> [Cómo hacerlo]
Convierte en una lista JSON de cadenas las líneas que van desde la primera hasta la que contiene "Hill Temples", ambas incluidas. Usa una cadena por línea y omite las líneas en blanco.

> [Datos proporcionados]

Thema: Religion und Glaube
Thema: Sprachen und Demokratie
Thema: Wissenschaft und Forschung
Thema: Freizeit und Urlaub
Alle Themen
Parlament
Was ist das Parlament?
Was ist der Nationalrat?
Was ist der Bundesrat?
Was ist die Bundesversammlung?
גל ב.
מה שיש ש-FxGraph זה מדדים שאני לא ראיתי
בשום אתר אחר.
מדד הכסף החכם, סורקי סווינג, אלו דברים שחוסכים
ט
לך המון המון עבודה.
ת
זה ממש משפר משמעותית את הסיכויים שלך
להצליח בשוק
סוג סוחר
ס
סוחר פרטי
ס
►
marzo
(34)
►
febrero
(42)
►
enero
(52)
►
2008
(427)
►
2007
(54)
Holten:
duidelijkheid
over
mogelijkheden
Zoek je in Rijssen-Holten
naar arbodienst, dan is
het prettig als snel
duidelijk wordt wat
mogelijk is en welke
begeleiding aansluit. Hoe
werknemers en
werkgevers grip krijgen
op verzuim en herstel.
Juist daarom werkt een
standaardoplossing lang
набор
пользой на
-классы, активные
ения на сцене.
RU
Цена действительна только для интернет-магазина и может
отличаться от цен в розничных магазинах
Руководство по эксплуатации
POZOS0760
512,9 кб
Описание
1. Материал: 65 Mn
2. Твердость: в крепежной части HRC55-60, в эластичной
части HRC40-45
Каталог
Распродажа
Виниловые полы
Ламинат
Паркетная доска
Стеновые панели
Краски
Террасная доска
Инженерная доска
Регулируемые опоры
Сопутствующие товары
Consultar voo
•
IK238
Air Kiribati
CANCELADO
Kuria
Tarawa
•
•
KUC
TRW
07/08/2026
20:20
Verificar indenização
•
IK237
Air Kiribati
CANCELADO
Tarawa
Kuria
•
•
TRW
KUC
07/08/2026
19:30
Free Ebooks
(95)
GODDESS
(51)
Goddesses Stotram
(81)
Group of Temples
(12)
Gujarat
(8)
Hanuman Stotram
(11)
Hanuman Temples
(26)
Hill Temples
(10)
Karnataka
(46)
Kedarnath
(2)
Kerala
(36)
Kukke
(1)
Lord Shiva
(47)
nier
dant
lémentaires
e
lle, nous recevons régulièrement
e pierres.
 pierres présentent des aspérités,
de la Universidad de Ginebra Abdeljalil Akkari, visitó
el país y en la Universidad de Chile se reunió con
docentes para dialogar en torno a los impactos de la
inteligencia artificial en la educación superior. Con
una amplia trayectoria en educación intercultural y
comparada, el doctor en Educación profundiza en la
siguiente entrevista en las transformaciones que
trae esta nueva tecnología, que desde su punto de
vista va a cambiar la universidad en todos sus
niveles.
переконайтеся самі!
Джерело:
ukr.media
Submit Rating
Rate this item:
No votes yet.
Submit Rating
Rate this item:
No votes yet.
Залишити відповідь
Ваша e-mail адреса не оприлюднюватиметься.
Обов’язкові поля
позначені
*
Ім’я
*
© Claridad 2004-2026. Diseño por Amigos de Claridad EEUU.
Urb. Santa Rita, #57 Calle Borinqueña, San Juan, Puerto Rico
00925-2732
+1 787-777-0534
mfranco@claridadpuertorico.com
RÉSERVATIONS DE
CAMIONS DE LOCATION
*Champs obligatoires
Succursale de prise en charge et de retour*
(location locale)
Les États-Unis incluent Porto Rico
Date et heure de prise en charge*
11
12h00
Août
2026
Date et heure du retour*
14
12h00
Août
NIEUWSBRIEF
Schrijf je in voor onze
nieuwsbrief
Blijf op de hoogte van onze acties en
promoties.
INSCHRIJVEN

> [Respuesta]
[
  "Thema: Religion und Glaube",
  "Thema: Sprachen und Demokratie",
  "Thema: Wissenschaft und Forschung",
  "Thema: Freizeit und Urlaub",
  "Alle Themen",
  "Parlament",
  "Was ist das Parlament?",
  "Was ist der Nationalrat?",
  "Was ist der Bundesrat?",
  "Was ist die Bundesversammlung?",
  "גל ב.",
  "מה שיש ש-FxGraph זה מדדים שאני לא ראיתי",
  "בשום אתר אחר.",
  "מדד הכסף החכם, סורקי סווינג, אלו דברים שחוסכים",
  "ט",
  "לך המון המון עבודה.",
  "ת",
  "זה ממש משפר משמעותית את הסיכויים שלך",
  "להצליח בשוק",
  "סוג סוחר",
  "ס",
  "סוחר פרטי",
  "ס",
  "►",
  "marzo",
  "(34)",
  "►",
  "febrero",
  "(42)",
  "►",
  "enero",
  "(52)",
  "►",
  "2008",
  "(427)",
  "►",
  "2007",
  "(54)",
  "Holten:",
  "duidelijkheid",
  "over",
  "mogelijkheden",
  "Zoek je in Rijssen-Holten",
  "naar arbodienst, dan is",
  "het prettig als snel",
  "duidelijk wordt wat",
  "mogelijk is en welke",
  "begeleiding aansluit. Hoe",
  "werknemers en",
  "werkgevers grip krijgen",
  "op verzuim en herstel.",
  "Juist daarom werkt een",
  "standaardoplossing lang",
  "набор",
  "пользой на",
  "-классы, активные",
  "ения на сцене.",
  "RU",
  "Цена действительна только для интернет-магазина и может",
  "отличаться от цен в розничных магазинах",
  "Руководство по эксплуатации",
  "POZOS0760",
  "512,9 кб",
  "Описание",
  "1. Материал: 65 Mn",
  "2. Твердость: в крепежной части HRC55-60, в эластичной",
  "части HRC40-45",
  "Каталог",
  "Распродажа",
  "Виниловые полы",
  "Ламинат",
  "Паркетная доска",
  "Стеновые панели",
  "Краски",
  "Террасная доска",
  "Инженерная доска",
  "Регулируемые опоры",
  "Сопутствующие товары",
  "Consultar voo",
  "•",
  "IK238",
  "Air Kiribati",
  "CANCELADO",
  "Kuria",
  "Tarawa",
  "•",
  "•",
  "KUC",
  "TRW",
  "07/08/2026",
  "20:20",
  "Verificar indenização",
  "•",
  "IK237",
  "Air Kiribati",
  "CANCELADO",
  "Tarawa",
  "Kuria",
  "•",
  "•",
  "TRW",
  "KUC",
  "07/08/2026",
  "19:30",
  "Free Ebooks",
  "(95)",
  "GODDESS",
  "(51)",
  "Goddesses Stotram",
  "(81)",
  "Group of Temples",
  "(12)",
  "Gujarat",
  "(8)",
  "Hanuman Stotram",
  "(11)",
  "Hanuman Temples",
  "(26)",
  "Hill Temples"
]